• [Reading passage]

========================

When the family moved to Washington in 2015 to escape a domestic violence situation, James had a hard time in school (in a different district). She says she was bullied for the color of her skin. Students would pull her hair and throw garbage at her.
After moving on to Fort Vancouver High School, she was relieved to see other students that looked like her. She tried out for cheerleading and finally felt like she was a part of something.
“Cheer built me back up to my normal self. I felt like it was a second home,” she says. “I wouldn’t even be here if it wasn’t for my mom and Coach Val.”
The day after her boyfriend’s death, James attended “senior night” — a celebration of the basketball, cheer and dance teams that marks the end of the season and a sendoff for the departing seniors.
“Everybody struggled on the team,” James says, “and knowing people were going through stuff and still showing up to cheer, I knew I couldn’t give up. It has always been more than a team.”
When her name was announced during the ceremony, she walked down the center of the basketball court with tears in her eyes.
Afterward, the team gathered in the empty cafeteria to share parting words and gratitude for the past four years, and encouragement for the younger cheerleaders to keep working hard together next year.
James sat quietly with her mother’s arms wrapped around her. She was the last one to speak.
“All of the other [Fort Vancouver] sports have been on the top of the hill, and we have been climbing up the side. Now we are almost to the top of it. No one believed in us. … Upcoming seniors, do it your own way ... be as good as you can be. Today is here but tomorrow is never promised.”
Early on the morning of the state championship, the cheerleaders are antsy. On the bus, the excitement is palpable as they make the 30-minute drive to Battle Ground High School for the competition.
James pulls out the photo of her boyfriend she brought along. “[The photo] helps me a lot. I probably wouldn’t be able to be here without him,” she says.
He had been supportive of her cheerleading, and was excited to see her perform at state. She carefully places the photo next to her on the seat, as she talks with her coach and mentally prepares herself.
At Battle Ground High School, the competition gym is split in half. Facing the mat, family members, fans and judges fill the bleachers, with overflow spectators standing along the railings. Opposite the spectators, color-coordinated clumps of cheerleaders watch other teams perform, waiting for their turn. In the hallways of classrooms outside the gym, they do nervous last-minute run-throughs. “Good luck,” they say over and over, passing each other going to and from the gym.

========================

• [Records provided]

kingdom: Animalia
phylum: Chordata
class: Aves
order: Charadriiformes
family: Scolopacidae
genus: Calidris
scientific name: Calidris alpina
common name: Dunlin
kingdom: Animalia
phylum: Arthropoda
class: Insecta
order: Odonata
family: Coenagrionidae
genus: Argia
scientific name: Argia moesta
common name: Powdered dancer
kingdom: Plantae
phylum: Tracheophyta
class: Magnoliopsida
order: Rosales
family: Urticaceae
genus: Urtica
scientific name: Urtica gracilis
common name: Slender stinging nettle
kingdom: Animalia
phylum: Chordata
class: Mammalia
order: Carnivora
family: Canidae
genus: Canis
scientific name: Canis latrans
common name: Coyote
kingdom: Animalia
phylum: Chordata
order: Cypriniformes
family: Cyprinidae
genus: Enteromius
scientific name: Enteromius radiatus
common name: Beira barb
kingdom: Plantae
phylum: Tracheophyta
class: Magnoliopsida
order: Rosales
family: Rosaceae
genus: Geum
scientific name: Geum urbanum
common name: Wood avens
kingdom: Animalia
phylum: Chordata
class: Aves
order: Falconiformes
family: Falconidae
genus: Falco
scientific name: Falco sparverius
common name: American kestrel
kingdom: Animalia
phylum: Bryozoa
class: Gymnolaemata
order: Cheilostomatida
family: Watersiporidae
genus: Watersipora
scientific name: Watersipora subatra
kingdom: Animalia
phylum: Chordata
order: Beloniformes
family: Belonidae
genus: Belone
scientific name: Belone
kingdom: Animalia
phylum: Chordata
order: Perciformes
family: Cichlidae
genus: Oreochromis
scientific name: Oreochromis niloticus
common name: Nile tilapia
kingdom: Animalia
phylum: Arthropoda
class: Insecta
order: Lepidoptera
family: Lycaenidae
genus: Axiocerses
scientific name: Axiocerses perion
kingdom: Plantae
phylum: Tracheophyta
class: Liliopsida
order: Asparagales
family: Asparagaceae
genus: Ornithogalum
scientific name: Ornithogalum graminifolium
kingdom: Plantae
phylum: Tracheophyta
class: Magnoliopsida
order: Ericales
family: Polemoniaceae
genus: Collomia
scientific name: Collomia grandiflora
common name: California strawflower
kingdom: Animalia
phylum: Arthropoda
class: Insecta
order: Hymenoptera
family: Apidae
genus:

========================

• [Things to do]
(1) According to the cheerleading passage, how long is the bus drive to Battle Ground High School?
(2) Write out the part of the cheerleading passage that opens with the words containing "When the family" and closes with "garbage at her.".
(3) Extend the cheerleading passage, beginning right after its final sentence.
The items were drawn from a different source than the cheerleading passage.

• [Answers given]
(1) The drive takes 30 minutes.

(2)
When the family moved to Washington in 2015 to escape a domestic violence situation, James had a hard time in school (in a different district). She says she was bullied for the color of her skin. Students would pull her hair and throw garbage at her.

(3)
Coach Val gathers her team for one last huddle. “We are slowly starting to change things at Fort and it is starting with you,” she says. “Without these seniors that we have here today, this program would be nothing. They are the ones that set the stage for you guys, you guys are setting the tone for the teams to come.”
In the small holding area off of the gym, the team is “on-deck.” Mar, Salinas and James give last-minute pep talks as cheerleaders check hair bows and shoelaces. When they finally take the mat, Newcomer positions herself on the floor right in front. The marching-band music starts and their faces all light up as the crowd cheers them on. Salinas and James serve as bases for some of the stunts, while Mar works the red and white signs leading the cheers, and assists with lifts.
Fort Vancouver is up against seven other teams in their division. But as is tradition, only the top few teams from each division are announced during the awards ceremony.
Bethel and Bellevue high schools take home the division’s top two prizes. The ranking of the remaining six teams remains a mystery until after the ceremony, when Newcomer gets the score sheet and shares the results with her team.
Fort Vancouver comes in seventh out of eight teams. And they are thrilled. Jaws drop and screaming ensues as they celebrate the huge accomplishment: They beat another team.
“Being able to go to a competition and place for state was like, wow,” James says. “I feel like we had the right people on the team. We were always there for each other, and having people willing to show up with what they are going through at home is really special to me.”
Jesus Mar agrees. “No matter what, we are always there for each other and we are always able to get through it because at the end of the day, you get to go home and say you are doing a sport with your best friends.”
As everyone packs up to leave, they share hugs and some tears as the season officially comes to a close. Teammates and their families trickle out to their cars and head back to their homes and lives outside of cheer, leaving behind a new legacy for the future of Fort Vancouver cheerleading.